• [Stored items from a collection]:
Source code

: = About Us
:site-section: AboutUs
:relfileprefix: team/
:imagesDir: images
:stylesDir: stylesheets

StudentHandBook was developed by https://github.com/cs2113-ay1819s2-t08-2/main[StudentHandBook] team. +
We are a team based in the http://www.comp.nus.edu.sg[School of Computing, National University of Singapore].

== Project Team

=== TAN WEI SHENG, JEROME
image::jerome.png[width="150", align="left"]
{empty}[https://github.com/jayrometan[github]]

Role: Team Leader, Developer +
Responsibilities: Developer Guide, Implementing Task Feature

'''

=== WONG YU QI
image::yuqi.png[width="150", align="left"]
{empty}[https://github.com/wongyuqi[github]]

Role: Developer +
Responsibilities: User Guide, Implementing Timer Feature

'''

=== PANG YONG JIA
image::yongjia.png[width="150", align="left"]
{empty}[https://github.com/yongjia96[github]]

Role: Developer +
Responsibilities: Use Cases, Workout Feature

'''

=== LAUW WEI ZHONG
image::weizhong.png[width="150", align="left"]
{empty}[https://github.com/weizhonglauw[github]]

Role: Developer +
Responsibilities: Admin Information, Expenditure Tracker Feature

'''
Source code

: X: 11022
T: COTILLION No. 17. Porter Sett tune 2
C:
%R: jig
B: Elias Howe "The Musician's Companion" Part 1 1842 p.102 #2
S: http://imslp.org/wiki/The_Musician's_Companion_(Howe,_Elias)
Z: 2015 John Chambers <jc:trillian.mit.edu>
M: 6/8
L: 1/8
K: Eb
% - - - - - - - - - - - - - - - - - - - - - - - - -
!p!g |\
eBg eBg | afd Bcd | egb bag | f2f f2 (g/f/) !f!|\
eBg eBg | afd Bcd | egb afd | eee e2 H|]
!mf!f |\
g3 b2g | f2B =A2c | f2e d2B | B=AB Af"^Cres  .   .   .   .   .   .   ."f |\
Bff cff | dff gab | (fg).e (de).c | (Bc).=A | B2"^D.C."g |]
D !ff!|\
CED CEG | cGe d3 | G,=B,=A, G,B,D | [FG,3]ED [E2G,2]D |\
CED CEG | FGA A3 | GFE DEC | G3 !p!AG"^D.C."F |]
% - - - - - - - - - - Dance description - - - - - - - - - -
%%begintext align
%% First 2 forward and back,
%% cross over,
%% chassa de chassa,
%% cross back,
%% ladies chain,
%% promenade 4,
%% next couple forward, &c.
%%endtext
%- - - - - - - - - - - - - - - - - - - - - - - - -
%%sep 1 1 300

• [To-do item]:
Copy the data above exactly. Every line must be included.

• [Written answer]:
Source code

: = About Us
:site-section: AboutUs
:relfileprefix: team/
:imagesDir: images
:stylesDir: stylesheets

StudentHandBook was developed by https://github.com/cs2113-ay1819s2-t08-2/main[StudentHandBook] team. +
We are a team based in the http://www.comp.nus.edu.sg[School of Computing, National University of Singapore].

== Project Team

=== TAN WEI SHENG, JEROME
image::jerome.png[width="150", align="left"]
{empty}[https://github.com/jayrometan[github]]

Role: Team Leader, Developer +
Responsibilities: Developer Guide, Implementing Task Feature

'''

=== WONG YU QI
image::yuqi.png[width="150", align="left"]
{empty}[https://github.com/wongyuqi[github]]

Role: Developer +
Responsibilities: User Guide, Implementing Timer Feature

'''

=== PANG YONG JIA
image::yongjia.png[width="150", align="left"]
{empty}[https://github.com/yongjia96[github]]

Role: Developer +
Responsibilities: Use Cases, Workout Feature

'''

=== LAUW WEI ZHONG
image::weizhong.png[width="150", align="left"]
{empty}[https://github.com/weizhonglauw[github]]

Role: Developer +
Responsibilities: Admin Information, Expenditure Tracker Feature

'''
Source code

: X: 11022
T: COTILLION No. 17. Porter Sett tune 2
C:
%R: jig
B: Elias Howe "The Musician's Companion" Part 1 1842 p.102 #2
S: http://imslp.org/wiki/The_Musician's_Companion_(Howe,_Elias)
Z: 2015 John Chambers <jc:trillian.mit.edu>
M: 6/8
L: 1/8
K: Eb
% - - - - - - - - - - - - - - - - - - - - - - - - -
!p!g |\
eBg eBg | afd Bcd | egb bag | f2f f2 (g/f/) !f!|\
eBg eBg | afd Bcd | egb afd | eee e2 H|]
!mf!f |\
g3 b2g | f2B =A2c | f2e d2B | B=AB Af"^Cres  .   .   .   .   .   .   ."f |\
Bff cff | dff gab | (fg).e (de).c | (Bc).=A | B2"^D.C."g |]
D !ff!|\
CED CEG | cGe d3 | G,=B,=A, G,B,D | [FG,3]ED [E2G,2]D |\
CED CEG | FGA A3 | GFE DEC | G3 !p!AG"^D.C."F |]
% - - - - - - - - - - Dance description - - - - - - - - - -
%%begintext align
%% First 2 forward and back,
%% cross over,
%% chassa de chassa,
%% cross back,
%% ladies chain,
%% promenade 4,
%% next couple forward, &c.
%%endtext
%- - - - - - - - - - - - - - - - - - - - - - - - -
%%sep 1 1 300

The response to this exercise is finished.